Die Bestellung des Geschäftsführers
Diese organschaftliche Stellung erlangt der Geschäftsführer durch Bestellung. Die Bestellung erfolgt im häufigsten Fall durch Beschluss der Gesellschafter, kann aber auch im Gesellschaftsvertrag oder auf dem durch die Satzung geregelten besonderen Weg erfolgen. Bei einer unter das Mitbestimmungsgesetz fallenden GmbH erfolgt die Bestellung des Geschäftsführers zwingend durch den Aufsichtsrat. Nach § 38 GmbHG kann die Bestellung zum Geschäftsführer jederzeit und ohne Angabe von Gründen widerrufen werden. Bestellung und Widerruf sind ins Handelsregister einzutragen, haben aber nur deklaratorische Wirkung.
Das Anstellungsverhältnis des Geschäftsführers
Zu unterscheiden von der Bestellung des Geschäftsführers einer GmbH ist seine Anstellung. Das Anstellungsverhältnis regelt die persönlichen Beziehungen des Geschäftsführers zur Gesellschaft, insbesondere den Vergütungs- und Urlaubsanspruch. Er ist in der Regel als Dienstvertrag über eine Geschäftsbesorgung gemäß §§ 611, 675 BGB zu qualifizieren, nicht aber als Arbeitsvertrag. Allerdings werden einzelne arbeitsrechtliche Vorschriften wie zum Beispiel die Kündigungsfristen des § 622 BGB entsprechend angewendet.
Rechtliche Trennung
Aus der rechtlichen Trennung von Organ- und Anstellungsverhältnis folgt grundsätzlich, dass beide Rechtsverhältnisse rechtlich unabhängig voneinander stehen und nach den jeweiligen dafür geltenden Vorschriften beendet werden können. Das bedeutet, dass der Geschäftsführer weder durch die Kündigung des Anstellungsvertrags zugleich als Organ abberufen werden kann, noch zieht die Abberufung des Geschäftsführers als Organ der Gesellschaft automatisch die Beendigung des Dienstverhältnisses nach sich.
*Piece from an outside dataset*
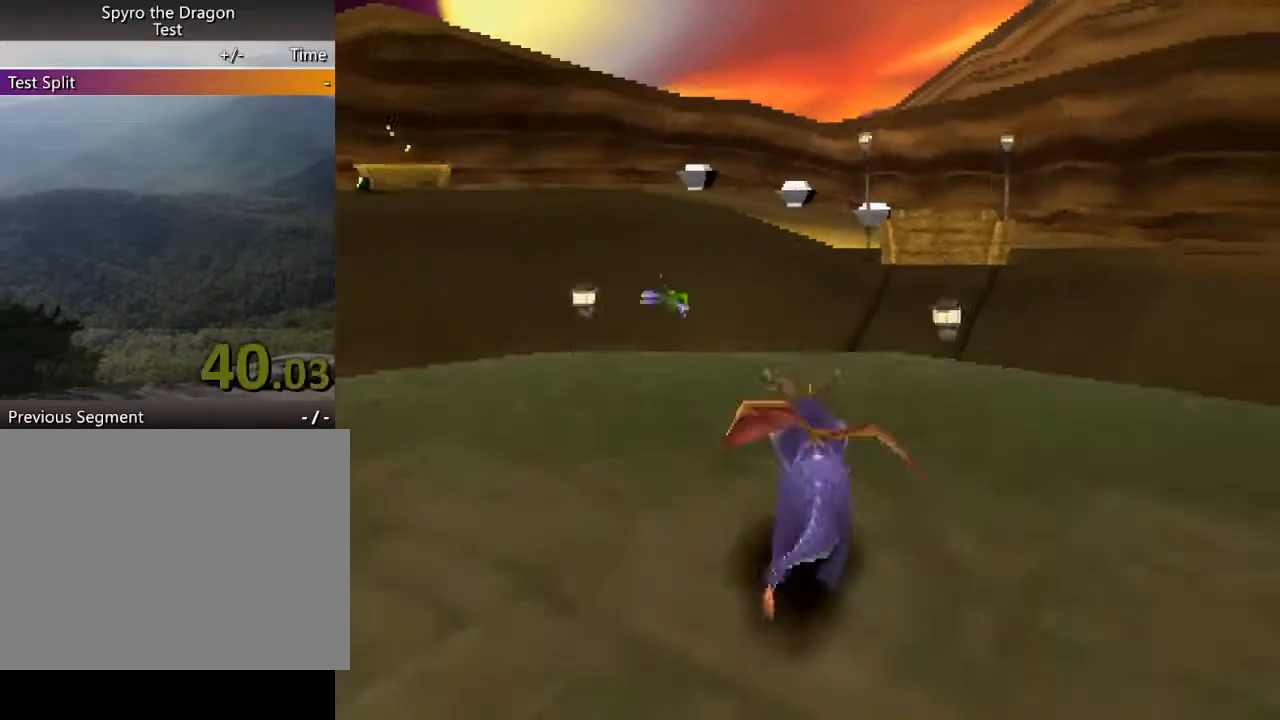
{"buttons": ["CROSS"], "left_stick": "up", "events": [[100, "left_stick", "right"], [167, "SQUARE", "up"], [233, "CROSS", "down"], [267, "left_stick", "up"]]}
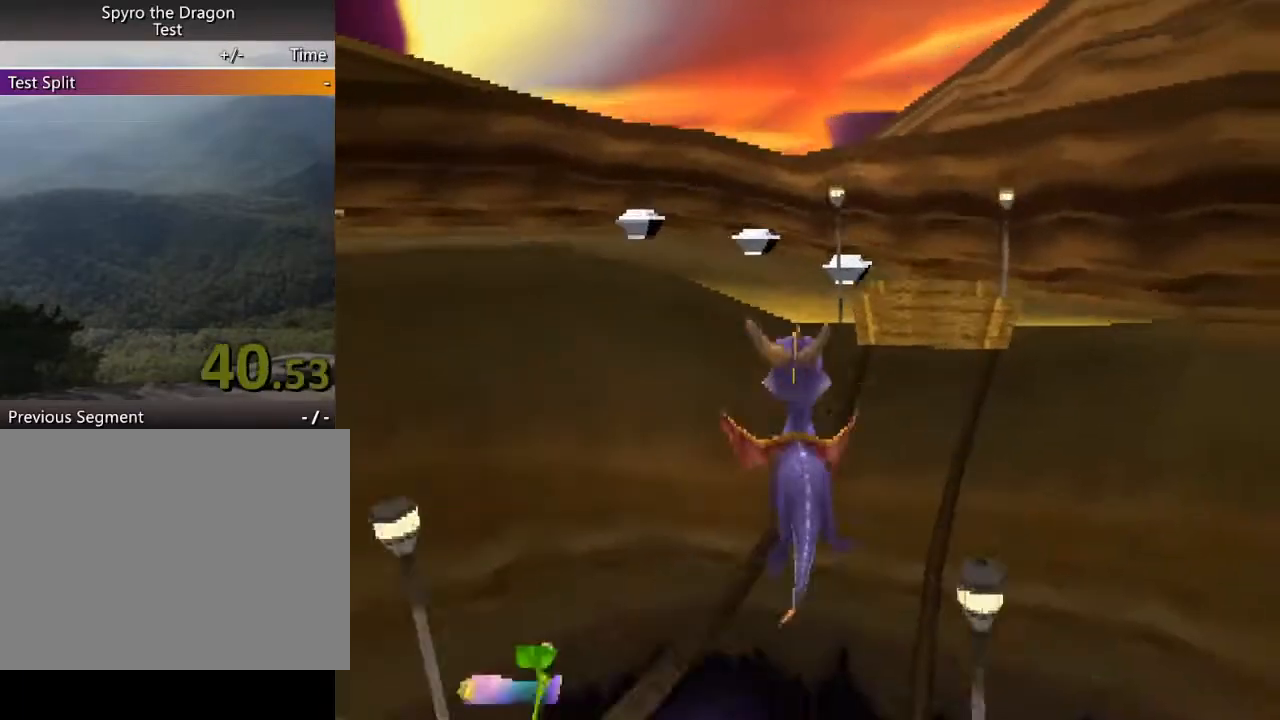
{"buttons": [], "left_stick": "center", "events": [[133, "CROSS", "up"], [267, "SQUARE", "down"], [300, "CROSS", "down"], [300, "SQUARE", "up"], [333, "CROSS", "up"], [333, "left_stick", "center"]]}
Wird die Bestellung des Geschäftsführers widerrufen, so behält der Geschäftsführer zunächst seinen Vergütungsanspruch. Die Gesellschaft kann dem Vergütungsanspruch dann nur durch eine ordentliche Kündigung mit den Fristen des § 622 BGB oder eine außerordentliche Kündigung nach § 626 BGB aus wichtigem Grund mit der Beachtung der zweiwöchigen Erklärungsfrist des § 626 Abs. 2 BGB entgehen.
Lösung: Koppelungsklausel
Will die Gesellschaft nicht Gefahr laufen, im Falle einer Abberufung für längere Zeit die Geschäftsführervergütung ohne eine Gegenleistung zahlen zu müssen, so empfiehlt sich die Vereinbarung einer so genannten Koppelungsklausel, durch die der Fortbestand des Anstellungsvertrages an das rechtliche Schicksal der Bestellung zum Geschäftsführer geknüpft wird. Zum einen kann im Anstellungsvertrag festgelegt werden, dass der Widerruf der Bestellung die Gesellschaft zur ordentlichen oder außerordentlichen Kündigung des Anstellungsvertrags berechtigt beziehungsweise der Widerruf der Bestellung zugleich als ordentliche oder außerordentliche Kündigung zu gelten hat. Da nicht ohne weiteres ein wichtiger Grund im Sinne des § 626 BGB vereinbart werden kann, akzeptiert der BGH nur Koppelungsklauseln mit der Maßgabe, dass die Kündigung nicht sofort wirkt, sondern nur mit einer § 622 BGB entsprechenden Frist. Zum anderen kann das Anstellungsverhältnis unter die auflösende Bedingung der Abberufung vom Amt gestellt werden. Allerdings gilt auch hier im Hinblick auf die gesetzliche Mindestkündigungsfrist, dass das Anstellungsverhältnis erst nach Ablauf der Frist des § 622 BGB endet.